Замедленность процедуры очищения для возвращения в стихии и, наоборот, ненужное выдерживание того, что было некогда человеческим телом… огонь вспыхивал красным, в нем что-то поблескивало, вместе с искрами в воздухе кружились черные хлопья, над пламенем непрерывно сверкало, словно там происходило зарождение чего-то. Вдруг с грохотом обрушивалась груда дров, огонь немного угасал, а когда служитель раздувал его снова, случалось, что пламя поднималось на такую огромную высоту, что почти лизало балконы храма.
Здесь не было печали. Было ликование, которое могло показаться бессердечным. И дело было не только в вере в то, что почивший возродится в новой жизни, просто все воспринималось как привычно повторяющееся природное явление, подобное тому, как вода на полях порождает рис, а фруктовые деревья дают плоды. Для того чтобы собрать урожай или обработать землю, нужны рабочие руки, так и здесь: природе нужна была помощь, и люди рождались, можно сказать, затем, чтобы помочь природе.
Все в этой кажущейся черствости было связано с потаенным, устрашающим экстазом!
Хонда остерегался разделить этот восторг. Он чувствовал, что, увидев собственными глазами апогей, больше уже не сможет исцелиться. Его зрение поразит проказа – священная болезнь, которой болен весь Бенарес.
Однако он только потом, в следующее мгновение, осознал, что увидел нечто сверхъестественное. Душу словно омыло кристально чистой водой – это в его сторону обернулась священная корова. Одна из священных белых коров, которым повсюду в Индии разрешалось вести себя, как им вздумается, бродила рядом с местом кремации. Корову, которая без боязни подходила прямо к костру, служитель вскоре прогнал бамбуковым шестом, и она остановилась перед темной колоннадой храма по ту сторону пламени. В глубине колоннады стоял мрак, поэтому белизна священного животного казалась божественной, исполненной великого разума. Белый бок, на котором играли блики пламени, напоминал облитый светом луны снег на вершине Гималаев. Высокое соединение в диком животном холодного снега и торжествующей плоти. Пламя костра поглощало дым, потом дым окутывал пламя, огонь порой гордо выбрасывал вверх красные языки, а порой скрывался в клубах дыма.
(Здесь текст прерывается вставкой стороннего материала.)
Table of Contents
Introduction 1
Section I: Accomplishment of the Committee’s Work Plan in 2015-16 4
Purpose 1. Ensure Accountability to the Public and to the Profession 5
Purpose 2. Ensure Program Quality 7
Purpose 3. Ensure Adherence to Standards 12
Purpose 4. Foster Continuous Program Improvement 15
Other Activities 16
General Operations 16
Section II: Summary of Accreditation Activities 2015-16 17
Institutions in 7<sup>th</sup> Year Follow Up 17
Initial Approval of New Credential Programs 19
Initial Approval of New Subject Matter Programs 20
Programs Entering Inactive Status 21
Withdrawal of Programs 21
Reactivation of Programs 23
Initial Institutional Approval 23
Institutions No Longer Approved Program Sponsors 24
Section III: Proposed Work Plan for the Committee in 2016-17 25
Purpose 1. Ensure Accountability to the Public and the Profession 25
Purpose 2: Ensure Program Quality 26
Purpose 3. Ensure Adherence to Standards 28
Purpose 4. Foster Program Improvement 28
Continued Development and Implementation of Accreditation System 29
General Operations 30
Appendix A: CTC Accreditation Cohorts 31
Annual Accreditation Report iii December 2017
Тогда это и произошло. Священная корова, видная сквозь дым костра, в котором сжигали останки, чуть повернула в сторону людей свою величавую белую голову. Определенно, она обернулась к Хонде.
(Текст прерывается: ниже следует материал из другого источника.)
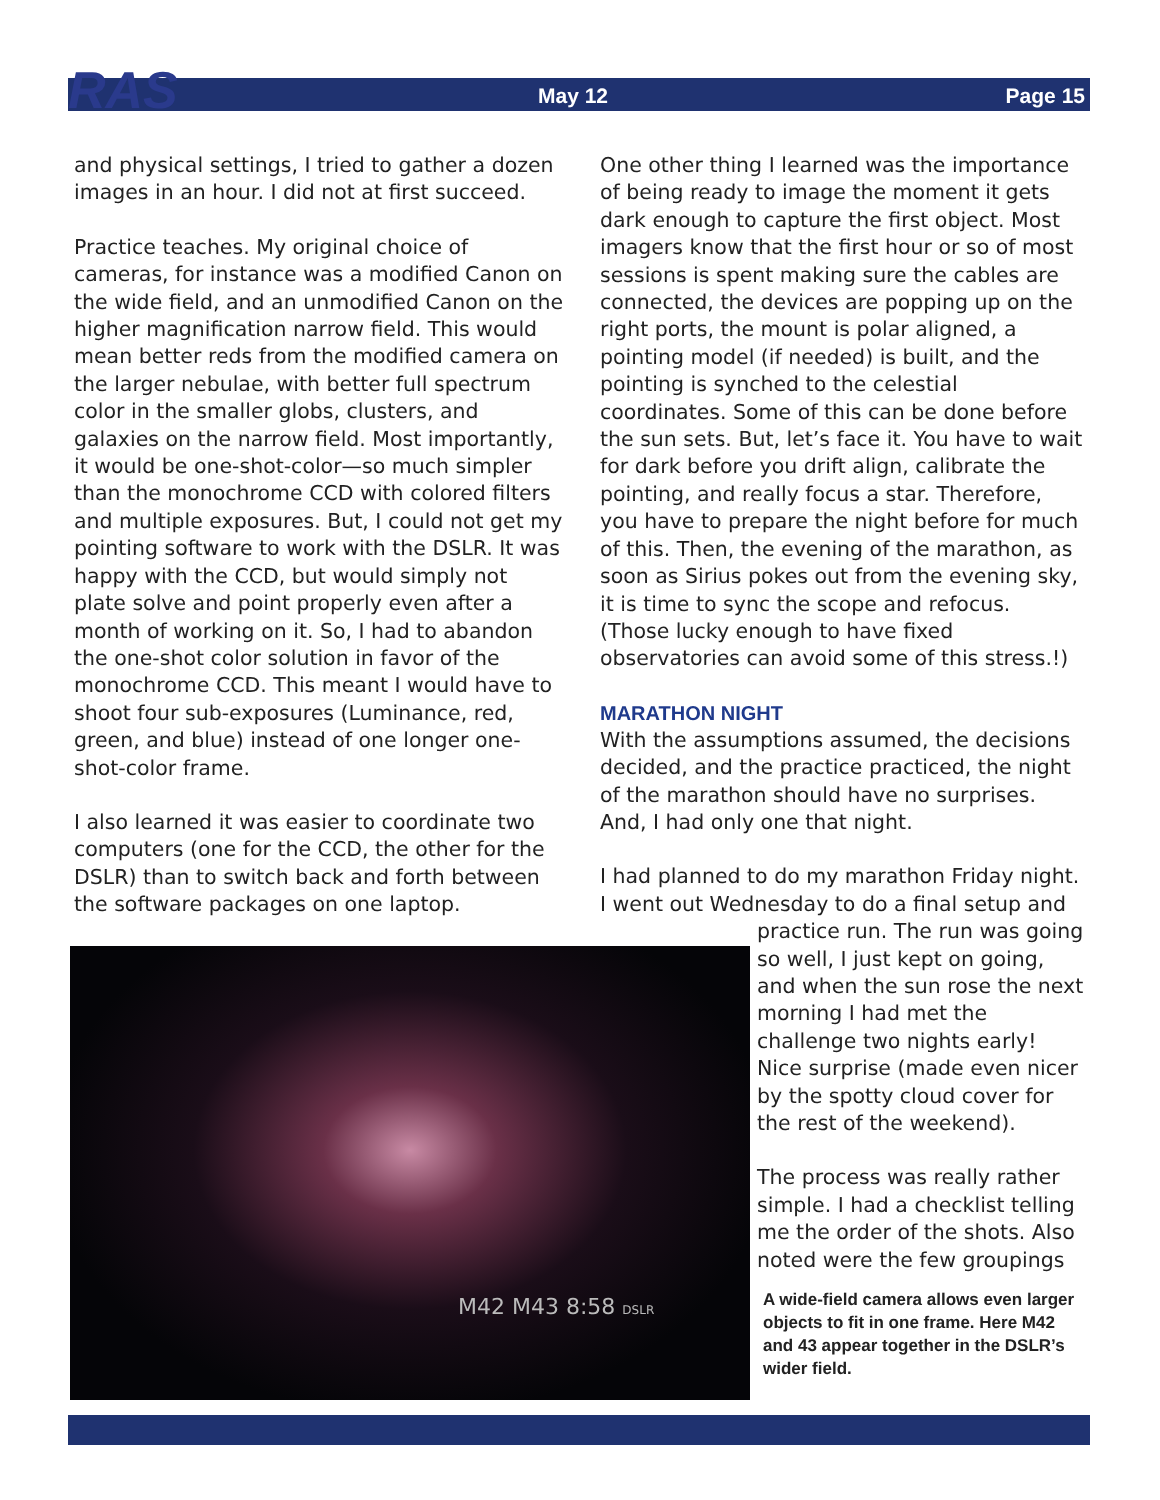RAS
May 12 Page 15
and physical settings, I tried to gather a dozen images in an hour. I did not at first succeed.
Practice teaches. My original choice of cameras, for instance was a modified Canon on the wide field, and an unmodified Canon on the higher magnification narrow field. This would mean better reds from the modified camera on the larger nebulae, with better full spectrum color in the smaller globs, clusters, and galaxies on the narrow field. Most importantly, it would be one-shot-color—so much simpler than the monochrome CCD with colored filters and multiple exposures. But, I could not get my pointing software to work with the DSLR. It was happy with the CCD, but would simply not plate solve and point properly even after a month of working on it. So, I had to abandon the one-shot color solution in favor of the monochrome CCD. This meant I would have to shoot four sub-exposures (Luminance, red, green, and blue) instead of one longer one-shot-color frame.
I also learned it was easier to coordinate two computers (one for the CCD, the other for the DSLR) than to switch back and forth between the software packages on one laptop.
One other thing I learned was the importance of being ready to image the moment it gets dark enough to capture the first object. Most imagers know that the first hour or so of most sessions is spent making sure the cables are connected, the devices are popping up on the right ports, the mount is polar aligned, a pointing model (if needed) is built, and the pointing is synched to the celestial coordinates. Some of this can be done before the sun sets. But, let’s face it. You have to wait for dark before you drift align, calibrate the pointing, and really focus a star. Therefore, you have to prepare the night before for much of this. Then, the evening of the marathon, as soon as Sirius pokes out from the evening sky, it is time to sync the scope and refocus. (Those lucky enough to have fixed observatories can avoid some of this stress.!)
MARATHON NIGHT
With the assumptions assumed, the decisions decided, and the practice practiced, the night of the marathon should have no surprises. And, I had only one that night.
I had planned to do my marathon Friday night. I went out Wednesday to do a final setup and
practice run. The run was going so well, I just kept on going, and when the sun rose the next morning I had met the challenge two nights early! Nice surprise (made even nicer by the spotty cloud cover for the rest of the weekend).
The process was really rather simple. I had a checklist telling me the order of the shots. Also noted were the few groupings
A wide-field camera allows even larger objects to fit in one frame. Here M42 and 43 appear together in the DSLR’s wider field.
M42 M43 8:58 DSLR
В тот вечер Хонда после ужина, сказав, чтобы его разбудили на следующий день до рассвета, лег в постель и уснул только благодаря выпитому на ночь саке.
Во сне ему являлись разные события. Пальцы, касаясь незнакомых клавиш, извлекали из них какие-то звуки, и он, как инженер, осматривал известные ему уголки вселенной. То неожиданно представала священная гора Мива, раскиданные в беспорядке на вершине камни Скальной обители, из трещин скал сочится кровь, то возникала фигура богини Кали со свисавшим изо рта красным языком. Сожженный мертвец воскресал в облике прекрасного юноши, его волосы и талия были обернуты чистыми, блестящими листьями священного дерева сакаки, отвратительный пейзаж вокруг здешнего храма вдруг сменялся пространством, засыпанным прохладным гравием. Все идеи, все боги, объединив усилия, крутили ручку огромного колеса, в котором вращались человеческие жизни. Это колесо, похожее на завихрения космических туманностей, спокойно крутилось вместе с сидевшими на нем людьми, которые радуются, сердятся, печалятся, веселятся, не ощущая круговорота жизни, точно так же как, день за днем живя на земле, не ощущают ее вращения. Огромное, расцвеченное огнями колесо обозрения в парке развлечений богов. Даже во сне Хонду заботило, а знают ли об этом индусы. Вращение Земли не ощущается органами чувств, оно с трудом признается человеком благодаря научному знанию, так можно ли сразу признать круговорот человеческого существования, опираясь на обычные чувства и знание? Это есть нечто, лежащее вне пределов разума, и тем не менее вполне определенное интуитивное представление со своей собственной системой. Не выставит ли это знание индусов ленивыми, не заставит ли оно их сопротивляться прогрессу, не сотрет ли с их лиц общую убежденность в том, что их цель – прозревать чувства обычных людей и просто человеческие переживания?
Конечно, то были впечатления, навеянные путешествием. Но сон часто переплетался с самыми высокими образами и с самыми грубыми представлениями. В том, как Хонда размышлял во сне, сквозили и холодные, прозаичные рассуждения, сохранившиеся со времен прежней судейской службы, профессиональные привычки и характер человека, который не выносит идей в виде горячей еды, – он поспешно охлаждает обжигающую действительность и не положит себе в рот идею, пока она не приобретет вид замороженного продукта. Не будучи исключением из породы тех, кто во сне особенно осторожен, Хонда упорно держался прежней линии духовной самозащиты.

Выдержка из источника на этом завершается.